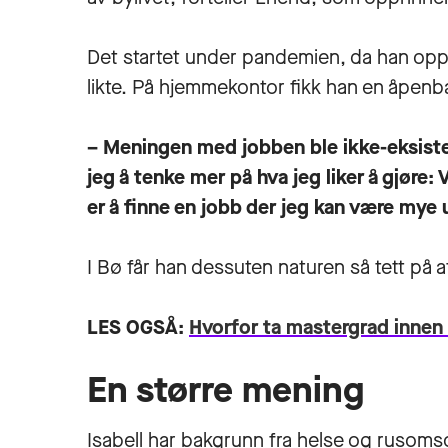
Det startet under pandemien, da han oppd
likte. På hjemmekontor fikk han en åpenb
– Meningen med jobben ble ikke-eksister
jeg å tenke mer på hva jeg liker å gjøre: 
er å finne en jobb der jeg kan være mye u
I Bø får han dessuten naturen så tett på a
LES OGSÅ:
Hvorfor ta mastergrad innen 
En større mening
Isabell har bakgrunn fra helse og rusomsorg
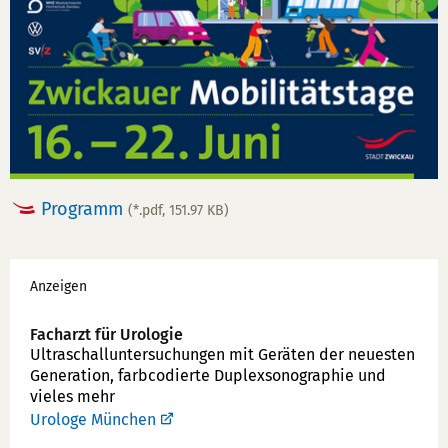
Programm
(*.pdf, 151.97 KB)
Werbung
Anzeigen
Facharzt für Urologie
Ultraschallunter­suchungen mit Geräten der neuesten
Generation, farbcodierte Duplex­sonographie und
vieles mehr
Urologe München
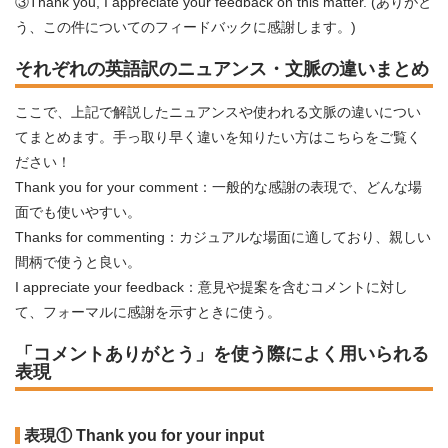
③Thank you, I appreciate your feedback on this matter. (ありがと
う、この件についてのフィードバックに感謝します。)
それぞれの英語訳のニュアンス・文脈の違いまとめ
ここで、上記で解説したニュアンスや使われる文脈の違いについ
てまとめます。手っ取り早く違いを知りたい方はこちらをご覧く
ださい！
Thank you for your comment：一般的な感謝の表現で、どんな場
面でも使いやすい。
Thanks for commenting：カジュアルな場面に適しており、親しい
間柄で使うと良い。
I appreciate your feedback：意見や提案を含むコメントに対し
て、フォーマルに感謝を示すときに使う。
「コメントありがとう」を使う際によく用いられる
表現
表現① Thank you for your input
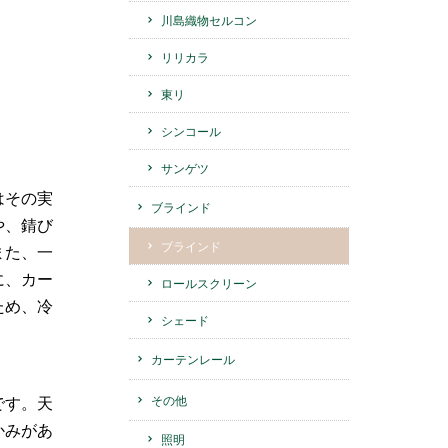
川島織物セルコン
リリカラ
東リ
シンコール
サンゲツ
はその実
ブラインド
や、錆び
ブラインド
また、一
に、カー
ロールスクリーン
ため、冷
シェード
カーテンレール
その他
です。天
かみがあ
照明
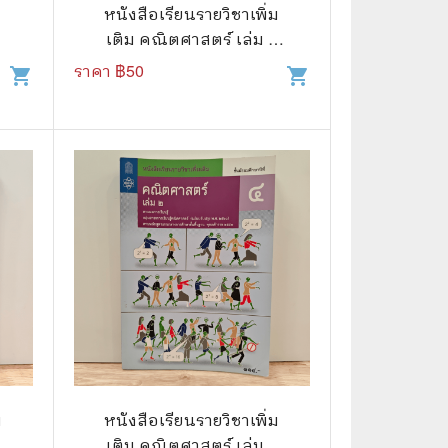
⚽ Sports
หนังสือเรียนรายวิชาเพิ่ม
เติม คณิตศาสตร์ เล่ม 2
ชั้นมัธยมศึกษาปีที่ 6
ราคา ฿
50
shopping_cart
shopping_cart
🎲 Board Game
2️⃣ Used Board Game บอร์ดเกมมือ
สอง
🎉 Party
🧠 Strategy
🪅 Family
♟️ Abstract
บอร์ดเกมแปลไทย
บอร์ดเกมโดยคนไทย
🎴 Card Sleeves ซองใส่การ์ด
ม
หนังสือเรียนรายวิชาเพิ่ม
เติม คณิตศาสตร์ เล่ม 2
Board Game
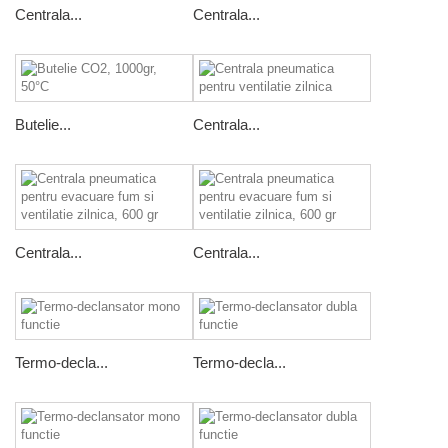
Centrala...
Centrala...
Butelie...
Centrala...
Centrala...
Centrala...
Termo-decla...
Termo-decla...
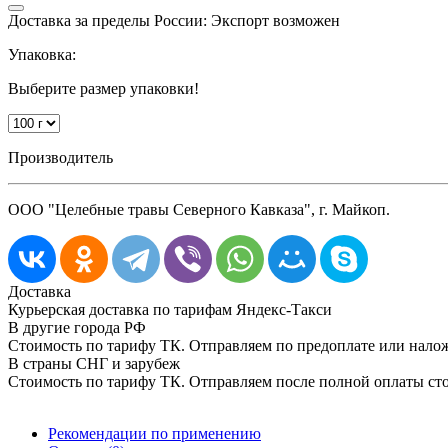
Доставка за пределы России: Экспорт возможен
Упаковка:
Выберите размер упаковки!
Производитель
ООО "Целебные травы Северного Кавказа", г. Майкоп.
Доставка
Курьерская доставка по тарифам Яндекс-Такси
В другие города РФ
Стоимость по тарифу ТК. Отправляем по предоплате или нал
В страны СНГ и зарубеж
Стоимость по тарифу ТК. Отправляем после полной оплаты сто
Рекомендации по применению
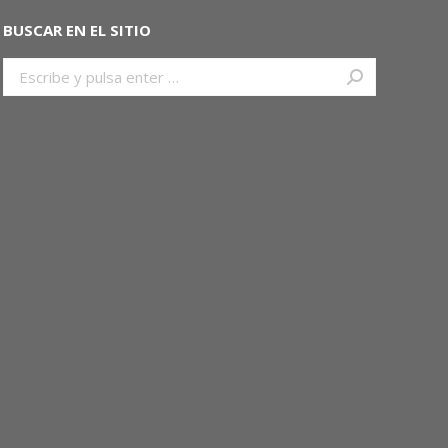
BUSCAR EN EL SITIO
Buscar:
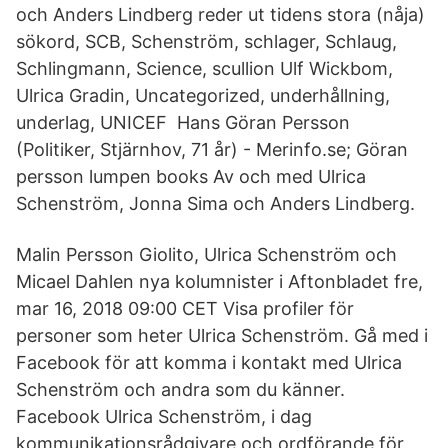
och Anders Lindberg reder ut tidens stora (nåja)
sökord, SCB, Schenström, schlager, Schlaug,
Schlingmann, Science, scullion Ulf Wickbom,
Ulrica Gradin, Uncategorized, underhållning,
underlag, UNICEF Hans Göran Persson
(Politiker, Stjärnhov, 71 år) - Merinfo.se; Göran
persson lumpen books Av och med Ulrica
Schenström, Jonna Sima och Anders Lindberg.
Malin Persson Giolito, Ulrica Schenström och
Micael Dahlen nya kolumnister i Aftonbladet fre,
mar 16, 2018 09:00 CET Visa profiler för
personer som heter Ulrica Schenström. Gå med i
Facebook för att komma i kontakt med Ulrica
Schenström och andra som du känner.
Facebook Ulrica Schenström, i dag
kommunikationsrådgivare och ordförande för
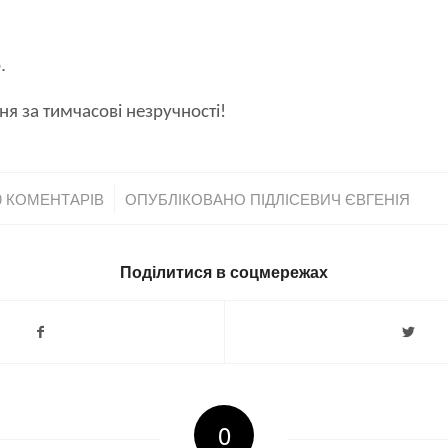
.
я за тимчасові незручності!
/
0 КОМЕНТАРІВ
ОПУБЛІКОВАНО
ПІДЛІСЕВИЧ ЄВГЕНІЯ
Поділитися в соцмережах
0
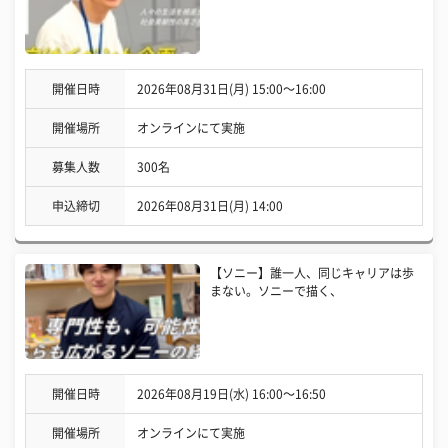
開催日時
2026年08月31日(月) 15:00〜16:00
開催場所
オンラインにて実施
募集人数
300名
申込締切
2026年08月31日(月) 14:00
【ソニー】誰一人、同じキャリアは歩
まない。ソニーで描く、
開催日時
2026年08月19日(水) 16:00〜16:50
開催場所
オンラインにて実施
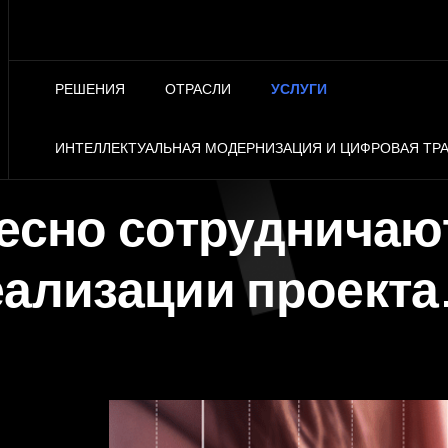
РЕШЕНИЯ
ОТРАСЛИ
УСЛУГИ
ИНТЕЛЛЕКТУАЛЬНАЯ МОДЕРНИЗАЦИЯ И ЦИФРОВАЯ Т
есно сотрудничаю
ализации проекта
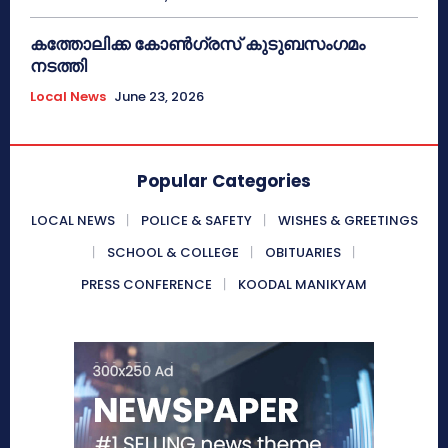
കത്തോലിക്ക കോൺഗ്രസ് കുടുബസംഗമം
നടത്തി
Local News
June 23, 2026
Popular Categories
LOCAL NEWS
POLICE & SAFETY
WISHES & GREETINGS
SCHOOL & COLLEGE
OBITUARIES
PRESS CONFERENCE
KOODAL MANIKYAM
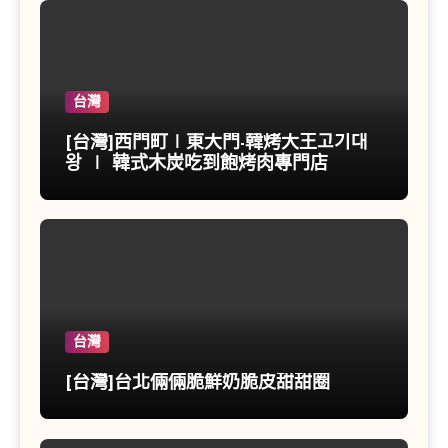
台灣
[台灣]西門町∣東大門-韓烤大王고기대
왕 ∣ 韓式木炭吃到飽烤肉專門店
台灣
[台灣]台北倆倆脆鮮奶脆皮甜甜圈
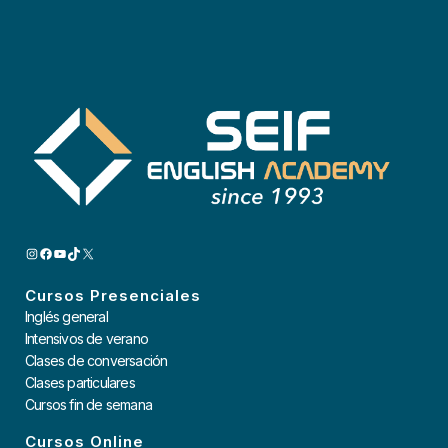
INSTAGRAM
FACEBOOK
YOUTUBE
TIKTOK
X
Cursos Presenciales
Inglés general
Intensivos de verano
Clases de conversación
Clases particulares
Cursos fin de semana
Cursos Online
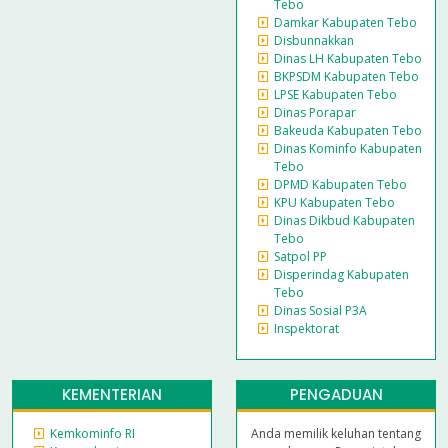
Tebo
Damkar Kabupaten Tebo
Disbunnakkan
Dinas LH Kabupaten Tebo
BKPSDM Kabupaten Tebo
LPSE Kabupaten Tebo
Dinas Porapar
Bakeuda Kabupaten Tebo
Dinas Kominfo Kabupaten
Tebo
DPMD Kabupaten Tebo
KPU Kabupaten Tebo
Dinas Dikbud Kabupaten
Tebo
Satpol PP
Disperindag Kabupaten
Tebo
Dinas Sosial P3A
Inspektorat
KEMENTERIAN
PENGADUAN
Kemkominfo RI
Anda memilik keluhan tentang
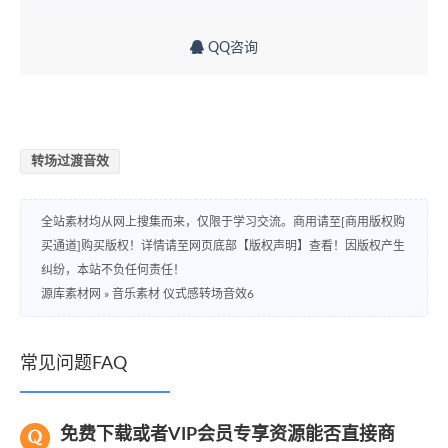
QQ咨询
转场过渡音效
全站素材均从网上搜集而来，仅限于学习交流。商用请至[商用版权购
买通道]购买版权！详情请至网页底部【版权声明】查看！因版权产生
纠纷，本站不负任何责任！
源库素材网
»
音乐素材 仪式感转场音效6
常见问题FAQ
免费下载或者VIP会员专享资源能否直接商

**ACTION ITEM**
Exactly as written above, print every record, and keep the pictures out.

**WRITTEN SOLUTION**
Det startet under pandemien, da han oppd
likte. På hjemmekontor fikk han en åpenb
– Meningen med jobben ble ikke-eksister
jeg å tenke mer på hva jeg liker å gjøre: 
er å finne en jobb der jeg kan være mye u
I Bø får han dessuten naturen så tett på a
LES OGSÅ:
Hvorfor ta mastergrad innen 
En større mening
Isabell har bakgrunn fra helse og rusomsorg
Programm
(*.pdf, 151.97 KB)
Werbung
Anzeigen
Facharzt für Urologie
Ultraschallunter­suchungen mit Geräten der neuesten
Generation, farbcodierte Duplex­sonographie und
vieles mehr
Urologe München
③Thank you, I appreciate your feedback on this matter. (ありがと
う、この件についてのフィードバックに感謝します。)
それぞれの英語訳のニュアンス・文脈の違いまとめ
ここで、上記で解説したニュアンスや使われる文脈の違いについ
てまとめます。手っ取り早く違いを知りたい方はこちらをご覧く
ださい！
Thank you for your comment：一般的な感謝の表現で、どんな場
面でも使いやすい。
Thanks for commenting：カジュアルな場面に適しており、親しい
間柄で使うと良い。
I appreciate your feedback：意見や提案を含むコメントに対し
て、フォーマルに感謝を示すときに使う。
「コメントありがとう」を使う際によく用いられる
表現
表現① Thank you for your input
川島織物セルコン
リリカラ
東リ
シンコール
サンゲツ
はその実
ブラインド
や、錆び
ブラインド
また、一
に、カー
ロールスクリーン
ため、冷
シェード
カーテンレール
その他
です。天
かみがあ
照明
⚽ Sports
หนังสือเรียนรายวิชาเพิ่ม
เติม คณิตศาสตร์ เล่ม 2
ชั้นมัธยมศึกษาปีที่ 6
ราคา ฿
50
shopping_cart
shopping_cart
🎲 Board Game
2️⃣ Used Board Game บอร์ดเกมมือ
สอง
🎉 Party
🧠 Strategy
🪅 Family
♟️ Abstract
บอร์ดเกมแปลไทย
บอร์ดเกมโดยคนไทย
🎴 Card Sleeves ซองใส่การ์ด
ม
หนังสือเรียนรายวิชาเพิ่ม
เติม คณิตศาสตร์ เล่ม 2
Board Game
Centrala...
Centrala...
Butelie...
Centrala...
Centrala...
Centrala...
Termo-decla...
Termo-decla...
Доставка за пределы России: Экспорт возможен
Упаковка:
Выберите размер упаковки!
Производитель
ООО "Целебные травы Северного Кавказа", г. Майкоп.
Доставка
Курьерская доставка по тарифам Яндекс-Такси
В другие города РФ
Стоимость по тарифу ТК. Отправляем по предоплате или нал
В страны СНГ и зарубеж
Стоимость по тарифу ТК. Отправляем после полной оплаты сто
Рекомендации по применению
BUSCAR EN EL SITIO
Buscar:
och Anders Lindberg reder ut tidens stora (nåja)
sökord, SCB, Schenström, schlager, Schlaug,
Schlingmann, Science, scullion Ulf Wickbom,
Ulrica Gradin, Uncategorized, underhållning,
underlag, UNICEF Hans Göran Persson
(Politiker, Stjärnhov, 71 år) - Merinfo.se; Göran
persson lumpen books Av och med Ulrica
Schenström, Jonna Sima och Anders Lindberg.
Malin Persson Giolito, Ulrica Schenström och
Micael Dahlen nya kolumnister i Aftonbladet fre,
mar 16, 2018 09:00 CET Visa profiler för
personer som heter Ulrica Schenström. Gå med i
Facebook för att komma i kontakt med Ulrica
Schenström och andra som du känner.
Facebook Ulrica Schenström, i dag
kommunikationsrådgivare och ordförande för
.
я за тимчасові незручності!
/
0 КОМЕНТАРІВ
ОПУБЛІКОВАНО
ПІДЛІСЕВИЧ ЄВГЕНІЯ
Поділитися в соцмережах
0
開催日時
2026年08月31日(月) 15:00〜16:00
開催場所
オンラインにて実施
募集人数
300名
申込締切
2026年08月31日(月) 14:00
【ソニー】誰一人、同じキャリアは歩
まない。ソニーで描く、
開催日時
2026年08月19日(水) 16:00〜16:50
開催場所
オンラインにて実施
РЕШЕНИЯ
ОТРАСЛИ
УСЛУГИ
ИНТЕЛЛЕКТУАЛЬНАЯ МОДЕРНИЗАЦИЯ И ЦИФРОВАЯ Т
есно сотрудничаю
ализации проекта
കത്തോലിക്ക കോൺഗ്രസ് കുടുബസംഗമം
നടത്തി
Local News
June 23, 2026
Popular Categories
LOCAL NEWS
POLICE & SAFETY
WISHES & GREETINGS
SCHOOL & COLLEGE
OBITUARIES
PRESS CONFERENCE
KOODAL MANIKYAM
台灣
[台灣]西門町∣東大門-韓烤大王고기대
왕 ∣ 韓式木炭吃到飽烤肉專門店
台灣
[台灣]台北倆倆脆鮮奶脆皮甜甜圈
INSTAGRAM
FACEBOOK
YOUTUBE
TIKTOK
X
Cursos Presenciales
Inglés general
Intensivos de verano
Clases de conversación
Clases particulares
Cursos fin de semana
Cursos Online
Tebo
Damkar Kabupaten Tebo
Disbunnakkan
Dinas LH Kabupaten Tebo
BKPSDM Kabupaten Tebo
LPSE Kabupaten Tebo
Dinas Porapar
Bakeuda Kabupaten Tebo
Dinas Kominfo Kabupaten
Tebo
DPMD Kabupaten Tebo
KPU Kabupaten Tebo
Dinas Dikbud Kabupaten
Tebo
Satpol PP
Disperindag Kabupaten
Tebo
Dinas Sosial P3A
Inspektorat
KEMENTERIAN
PENGADUAN
Kemkominfo RI
Anda memilik keluhan tentang
QQ咨询
转场过渡音效
全站素材均从网上搜集而来，仅限于学习交流。商用请至[商用版权购
买通道]购买版权！详情请至网页底部【版权声明】查看！因版权产生
纠纷，本站不负任何责任！
源库素材网
»
音乐素材 仪式感转场音效6
常见问题FAQ
免费下载或者VIP会员专享资源能否直接商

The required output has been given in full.